Complications

If pain is not controlled and the infusion has already been titrated according to hospital guidelines, the pain or anaesthetic team should be contacted for advice after checking the following:
  • the catheter is still in situ
  • the catheter is still connected to the bacterial filter
  • there are no leaks within the system
  • the height of the epidural block is appropriate: this will indicate whether the block has fallen below the upper limit of the incision or pain site (to check the height of the block, see Procedure guideline 10.3: Epidural sensory blockade: assessment).
If the height of the block has fallen below the upper limit of the incision or pain site, the pain or anaesthetic team may give the patient a bolus dose of local anaesthetic agent to re‐establish the block or they may reposition the epidural catheter.
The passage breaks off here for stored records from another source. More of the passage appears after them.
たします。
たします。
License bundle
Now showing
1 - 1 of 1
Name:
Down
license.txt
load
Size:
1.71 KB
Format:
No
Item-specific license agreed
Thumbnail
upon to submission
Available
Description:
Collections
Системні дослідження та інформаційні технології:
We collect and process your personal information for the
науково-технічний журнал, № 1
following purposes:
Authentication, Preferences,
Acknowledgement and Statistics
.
If either of these measures fails, other methods of analgesia need to be considered.

Haematoma

An epidural haematoma can arise from trauma to an epidural blood vessel during catheter insertion or removal. Although the incidence of a haematoma occurring is extremely rare, particular care must be taken in patients receiving thromboprophylaxis. Initial symptoms include back pain and tenderness. As the haematoma expands to compress the nerve roots or the spinal cord, symptoms proceed to sensorimotor weakness (Lagerkranser and Lindquist [92]).

Dural puncture

This usually occurs when the dura mater is inadvertently punctured during the placement of the epidural catheter. The main symptom is a headache, which arises from leakage of CSF through the dura (Schug et al. [166]).

Catheter migration

In extremely rare cases, the catheter may migrate into either a blood vessel or the CSF. If it migrates into a blood vessel, opioid or local anaesthetic toxicity will occur. Opioid toxicity results in sedation and respiratory depression. Local anaesthetic toxicity results in circumoral tingling, numbness, twitching, convulsions and apnoea (Macintyre and Schug [99]). If the catheter migrates into the CSF, the epidural opioids and local anaesthetic agents may reach as high as the cranial intrathecal space. If this occurs, the respiratory muscles are paralysed together with the cranial nerves, resulting in apnoea, profound hypotension and unconsciousness (Macintyre and Schug [99]).

Meningitis

Meningitis is a rare complication of epidural analgesia (Macintyre and Schug [99]). The epidural route is often considered safer than the intrathecal route as the intact dura serves as an effective barrier to the spread of infection to the intrathecal space. The incidence of infection is in the range of 1–5 in 10,000 (Macintyre and Schug [99]). If the patient presents with headaches, fever, neck stiffness or photophobia, they must be reviewed as a matter of urgency by the medical or anaesthetic team; if meningitis is suspected, CSF samples can be obtained and sent to microbiology for analysis, and antibiotic therapy initiated promptly (Schug et al. [166]).

Abscess formation

Bos et al. ([25]) note that infection can be introduced into the epidural space from an exogenous source via contaminated equipment or drugs or from an endogenous source, leading to bacteraemia that seeds to the insertion site or catheter tip. Alternatively, the catheter can act as a wick through which the infection tracks down from the entry site on the skin to the epidural or intrathecal space. Symptoms include back pain and tenderness accompanied by redness with a purulent discharge from the catheter exit site (Schug et al. [166]). Effective site care is therefore essential; see Procedure guideline 10.4: Epidural exit site dressing change.